Text for analysis START

Then there’s the uncomfortable and inconvenient truth that any of us could have DNA present at a crime scene—even if we were never there. Moreover, DNA recovered at a crime scene could have been deposited there at a time other than when the crime took place. Someone could have visited beforehand or stumbled upon the scene afterward. Alternatively, their DNA could have arrived via a process called secondary transfer, where their DNA was transferred to someone else, who carried it to the scene.

But there is a DNA case that was (originally) puzzling. Actually, a whole bunch of DNA cases.

There is an interesting case, known as the Phantom of Heilbonn, that dates from 1993 in Austria, France and Germany. From that year the DNA of an unknown female was detected at crime scenes in those countries, including at six murder scenes, one of the victims being a female police officer from Heilbronn, Germany. Between 1993 and March 2009 the woman’s DNA was detected at 40 crime scenes which ranged from murder to burglaries and robberies. The DNA was found on items ranging from a biscuit to a heroin syringe to a stolen car.

Then it got really weird.

In March 2009 investigators discovered the same DNA on the burned body of a male asylum-seeker in France. Now this presented something of an anomaly: the corpse was male but the DNA was of a female.

You guessed it; it was the swabs themselves that were contaminated.

So a DNA match is just the start of an investigative process, but it could provide the investigative lead that eventually leads to the conviction of an individual.

Perhaps you’ve noticed that I use the phrase “investigative lead” a lot when talking about DNA and about facial recognition. Trust me, it’s important.

But is the taking of DNA at booking Constitutional?

Obviously this is a huge question, because technical ability to do something does not automatically mean that you are Constitutionally authorized to do so. There is, after all, Fourth Amendment language protecting us against “unreasonable searches and seizures.”

Is the taking of DNA from arrestees who have not been convicted (assuming state law allows it) reasonable, or unreasonable?

Alonzo Jay King, Jr. had a vested interest in this question.

Alonzo Jay King Jr…was arrested in 2009 on assault charges. Before he was convicted of that crime, police took a DNA sample pursuant to Maryland’s new law allowing for such collections at the time of arrest in certain offenses….

I want to pause right here to make sure that the key point is highlighted. King, an arrestee who had not been convicted at the time of any crime, was compelled to provide evidence. At the time of arrest, collection of certain types of evidence (such as fingerprints) is “reasonable.” But collection of certain other types of evidence (such as a forced confession) is “unreasonable.”

So King’s DNA was taken and was searched against a Maryland database of DNA from unsolved crimes. You won’t believe what happened next! (Actually, you will.)

Text for analysis END
Records supplied START

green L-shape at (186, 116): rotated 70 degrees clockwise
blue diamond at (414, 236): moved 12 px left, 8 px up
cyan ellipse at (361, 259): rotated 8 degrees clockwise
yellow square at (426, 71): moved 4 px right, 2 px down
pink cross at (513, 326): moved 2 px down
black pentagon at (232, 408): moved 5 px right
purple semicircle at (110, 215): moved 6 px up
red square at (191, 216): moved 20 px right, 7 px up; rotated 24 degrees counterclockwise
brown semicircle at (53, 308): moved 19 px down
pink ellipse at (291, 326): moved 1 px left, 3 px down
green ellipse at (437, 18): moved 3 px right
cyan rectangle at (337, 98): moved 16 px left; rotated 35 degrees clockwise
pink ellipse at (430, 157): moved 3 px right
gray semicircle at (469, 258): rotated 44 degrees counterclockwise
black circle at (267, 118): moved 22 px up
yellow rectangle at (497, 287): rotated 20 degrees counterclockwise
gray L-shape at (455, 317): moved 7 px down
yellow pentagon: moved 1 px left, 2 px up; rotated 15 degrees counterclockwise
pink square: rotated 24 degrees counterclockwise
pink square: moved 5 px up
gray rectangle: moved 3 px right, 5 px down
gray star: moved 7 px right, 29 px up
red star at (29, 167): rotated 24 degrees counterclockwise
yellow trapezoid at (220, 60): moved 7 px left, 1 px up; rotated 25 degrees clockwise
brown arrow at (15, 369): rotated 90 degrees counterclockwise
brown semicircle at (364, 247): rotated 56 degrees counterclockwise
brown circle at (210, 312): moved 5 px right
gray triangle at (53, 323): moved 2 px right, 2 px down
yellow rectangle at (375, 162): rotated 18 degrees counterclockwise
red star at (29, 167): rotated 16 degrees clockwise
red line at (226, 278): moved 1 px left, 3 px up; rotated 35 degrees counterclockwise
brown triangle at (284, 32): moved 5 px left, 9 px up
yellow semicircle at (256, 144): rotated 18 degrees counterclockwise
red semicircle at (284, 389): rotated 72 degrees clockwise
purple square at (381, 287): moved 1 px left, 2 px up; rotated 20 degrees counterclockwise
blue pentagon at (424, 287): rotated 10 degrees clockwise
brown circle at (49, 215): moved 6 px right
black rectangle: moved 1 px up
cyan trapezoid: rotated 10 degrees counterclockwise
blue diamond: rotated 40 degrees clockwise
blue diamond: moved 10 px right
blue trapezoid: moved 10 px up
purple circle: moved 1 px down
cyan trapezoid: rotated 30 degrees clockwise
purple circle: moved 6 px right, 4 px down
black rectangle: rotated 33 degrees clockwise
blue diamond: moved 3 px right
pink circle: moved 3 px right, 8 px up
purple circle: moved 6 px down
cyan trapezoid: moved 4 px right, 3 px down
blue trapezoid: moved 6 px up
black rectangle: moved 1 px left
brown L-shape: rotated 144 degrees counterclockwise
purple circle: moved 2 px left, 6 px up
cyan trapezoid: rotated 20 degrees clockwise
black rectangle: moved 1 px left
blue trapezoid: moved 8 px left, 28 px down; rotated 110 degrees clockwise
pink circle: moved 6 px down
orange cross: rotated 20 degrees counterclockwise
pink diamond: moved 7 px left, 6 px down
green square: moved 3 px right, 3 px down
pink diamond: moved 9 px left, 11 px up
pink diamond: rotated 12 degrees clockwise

Records supplied END

# Task brief:
According to the text on DNA evidence, where did investigators discover the same female DNA in March 2009? The records are unrelated to the text on DNA evidence.

# Result:
On the burned body of a male asylum-seeker in France.